Я всегда удивлялся, как она могла терпеть огненно горячую воду, а она отвечала, что горячий душ снимает усталость и успокаивает нервы. Наверное, так оно и было, потому что она словно бы возрождалась всякий раз для новой жизни. Разгуливала в больших моих тапочках нагишом по квартире, шаркала ими по полу и, розово-умиротворенная, задобревшая и усталая, посматривала на меня с кокетливой укоризной, любуясь собой в моем очарованном взгляде. А потом долго и старательно расчесывала короткие свои волосы перед мутным от пара зеркалом, забыв наконец-то про всяких американцев.
Странная она была женщина. Даже сам Наварзин и тот как-то рассказывал, веселя гостей, хотя и говорил обычным своим бесцветным баритоном, что Мария, с которой они любили отдыхать в Прибалтике, не могла дважды пройти по одной и той же тропинке или дороге в лесу. «Мы уже ходили по этой, пошли по той», — говорила она. И ей не важно было, куда вела новая тропинка. Она избирала приблизительное направление и шла не сворачивая, хотя тропинка могла увести совсем не в ту сторону, куда нужно было прийти. Но это ее никогда не смущало. «Смотри, куда мы вышли! — говорила она. — Какая тут красота!» Из-за этой ее прихоти они часто опаздывали к обеду или к ужину, но это ее тоже не смущало. Наварзин всегда подчинялся ей, даже если они с трудом потом находили дорогу к своему временному жилью.
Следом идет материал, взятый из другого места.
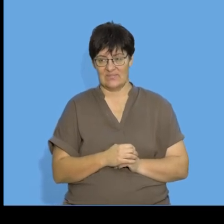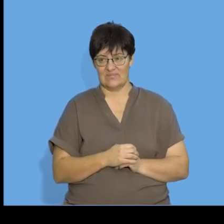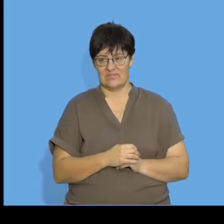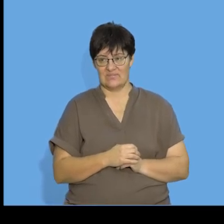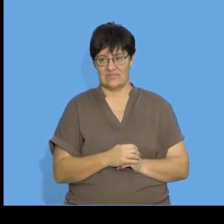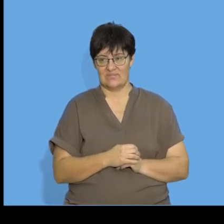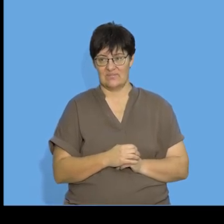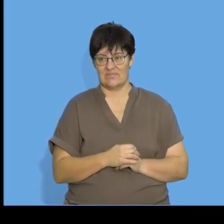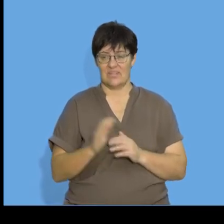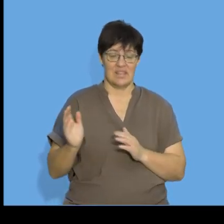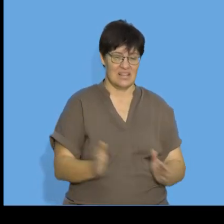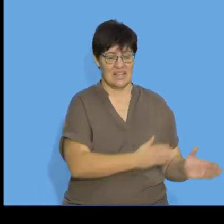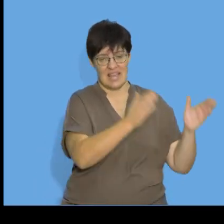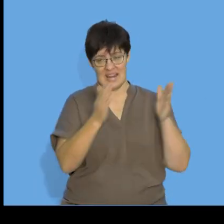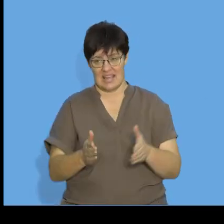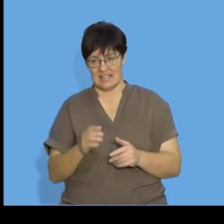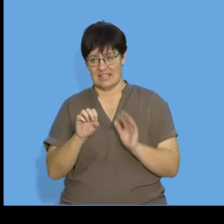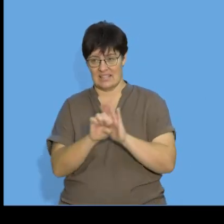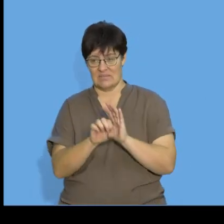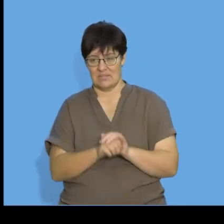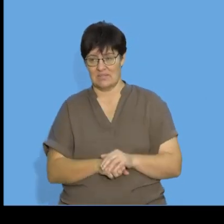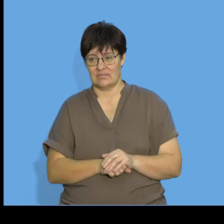20 let's go to the next example everybody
Я хорошо представлял себе эту пару в однообразных сосновых лесах Литвы или Эстонии, среди мягких мшистых увалов, когда вокруг одни только дымчато-желтые, залишаенные стволы, а иглистые ветви закрывают, как паутиной, небо, и всегда с улыбкой думал: легко ли было Наварзину уживаться с такой беспокойной женщиной?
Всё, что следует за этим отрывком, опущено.